Many companies we meet have put themselves in a dangerous spot – marketing-wise. They realize that the customer acquisition landscape has changed, and that they need to revise their acquisition strategy. They have done a few basic things to get started, and have then stopped. All is good till now, except that these companies think doing the basics is all they need to update their strategy. This is where they lose money and customers to competition.
Let’s take an example: You are a retailer and you know that your customers are now finding you on Facebook, Twitter, Smartphones, Tablets, etc. You have a team that manages your Facebook page and Twitter account. You have initiatives in place to increase your “Likes” and followers. You post often and even send out offers. You are even hiring agency to develop an iPhone app.
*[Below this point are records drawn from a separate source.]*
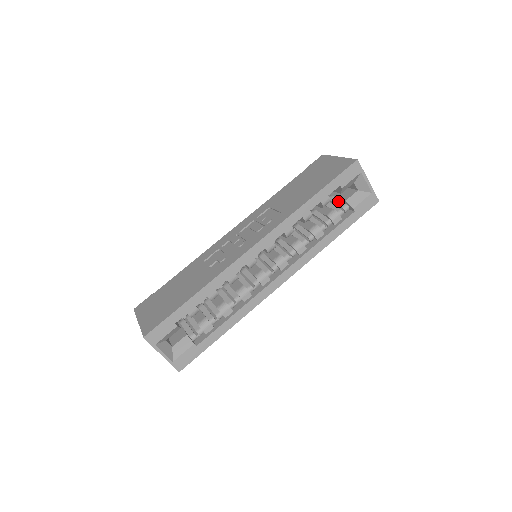
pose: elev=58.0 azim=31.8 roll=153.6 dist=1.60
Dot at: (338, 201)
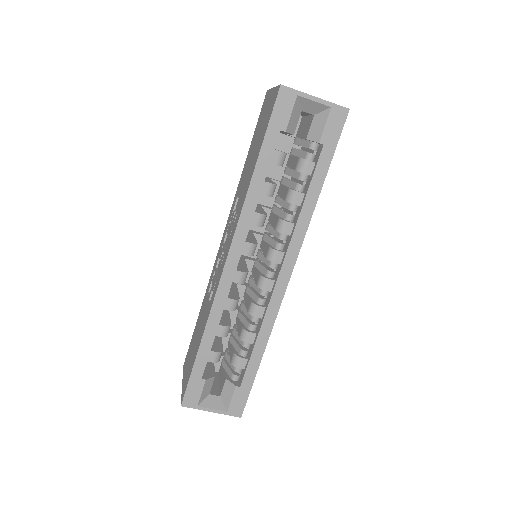
Dot at: (302, 142)
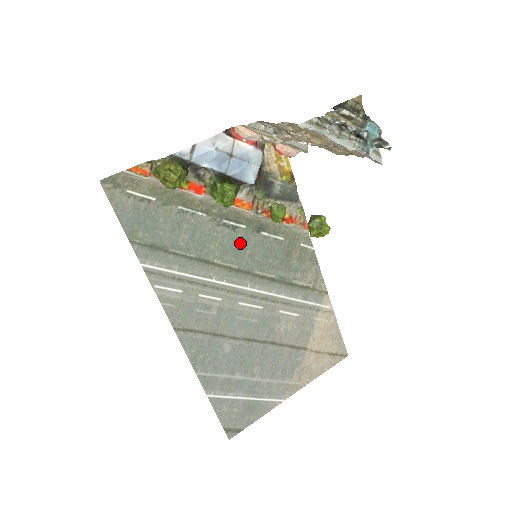
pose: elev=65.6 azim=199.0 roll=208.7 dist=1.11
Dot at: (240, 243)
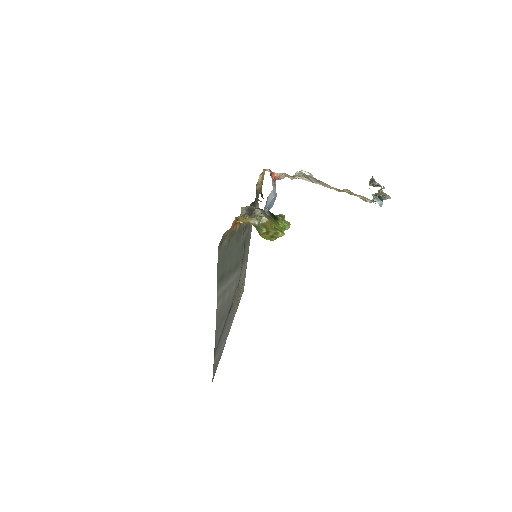
Dot at: (239, 247)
All good things but you need more, lots more to get it right. The good news is that this is going to cost a lot (against popular belief).
Here are a few major signs that your customer acquisition strategy hasn’t kept pace and still needs improvement:
- There is no correlation between your campaigns on different channels (your Facebook team doesn’t care about your email team)
- You measure the success of your social media campaigns in form of number of Likes and followers
- You do not “defragment” cookies (If this is a new term for you, you are definitely not up to date with current marketing practices
- You do not combine data from all channels to create a single customer view
- You are not sure which channel is the most effective for you
These are all signs that the fundamentals of your strategy is weak and need to be improved.